# Please help me indentify my Business CD (BP9272?)



## ChocolateLab (Apr 1, 2005)

Guys, I have searched on this, and although I know I've seen it somewhere, I can't seem to find it again...

But is there a way to ID the Business CD unit in my 2000 323i? Most of the ones that l've seen like mine were Alpine, I think, but the model number in the radio booklet is BP9272, which is probably a Blaupunkt... Right? :dunno: And in looking closer, it also seems like the Alpines on Ebay have a little circular symbol above the radio "-" button on the far lower left of the unit, while mine is like this one, with only the minus sign:

http://cgi.ebay.com/BMW-E46-BUSINES...ryZ38641QQssPageNameZWDVWQQrdZ1QQcmdZViewItem

I ask because I was considering a Blaupunkt with Digiceiver to increase my radio reception, but if this is a Blaupunkt, it may already have that technology.

Is there any way to tell without pulling out the unit? I've never done that and don't want to risk the dreaded security code.
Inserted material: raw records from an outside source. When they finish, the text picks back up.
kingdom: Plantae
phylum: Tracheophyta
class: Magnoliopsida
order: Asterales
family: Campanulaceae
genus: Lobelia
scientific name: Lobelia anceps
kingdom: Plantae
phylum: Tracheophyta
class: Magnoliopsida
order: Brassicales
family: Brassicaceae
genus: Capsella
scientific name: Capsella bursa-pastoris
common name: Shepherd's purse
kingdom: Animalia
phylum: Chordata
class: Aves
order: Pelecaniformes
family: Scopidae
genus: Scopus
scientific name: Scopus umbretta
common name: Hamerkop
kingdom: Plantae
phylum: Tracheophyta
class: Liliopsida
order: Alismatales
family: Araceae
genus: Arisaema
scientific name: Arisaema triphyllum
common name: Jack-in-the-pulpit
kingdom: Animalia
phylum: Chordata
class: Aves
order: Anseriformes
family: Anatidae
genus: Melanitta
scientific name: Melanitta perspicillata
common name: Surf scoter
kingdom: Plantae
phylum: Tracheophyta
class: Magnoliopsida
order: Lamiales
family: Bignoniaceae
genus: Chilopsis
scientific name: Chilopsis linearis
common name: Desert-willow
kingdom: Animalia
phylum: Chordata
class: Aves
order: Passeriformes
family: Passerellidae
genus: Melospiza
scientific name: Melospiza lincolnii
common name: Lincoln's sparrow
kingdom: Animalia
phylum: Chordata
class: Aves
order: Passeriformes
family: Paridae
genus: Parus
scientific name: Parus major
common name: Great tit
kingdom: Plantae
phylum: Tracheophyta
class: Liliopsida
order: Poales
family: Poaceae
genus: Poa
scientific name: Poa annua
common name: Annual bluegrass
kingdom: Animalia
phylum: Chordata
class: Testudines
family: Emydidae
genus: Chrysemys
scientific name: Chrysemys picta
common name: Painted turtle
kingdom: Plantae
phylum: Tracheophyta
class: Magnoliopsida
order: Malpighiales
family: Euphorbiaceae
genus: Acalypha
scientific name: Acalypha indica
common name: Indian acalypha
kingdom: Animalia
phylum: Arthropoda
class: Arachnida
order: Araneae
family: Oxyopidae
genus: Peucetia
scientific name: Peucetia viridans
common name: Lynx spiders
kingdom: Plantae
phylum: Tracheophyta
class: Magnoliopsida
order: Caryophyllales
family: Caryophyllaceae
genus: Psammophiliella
My radio card (with the BP9272 model number) only has blanks under the code headings.

Thanks for any and all help.


----------



## Jalli (Jan 10, 2005)

You could always pull it out but leave it plugged in....


----------



## ChocolateLab (Apr 1, 2005)

That's true...

I guess I was hoping there was a way to find out the characteristics/specs of the BP9272 and how it compared to other Business CD models. 

But I guess I should ID it to be sure that it really _is_ a BP9272...


----------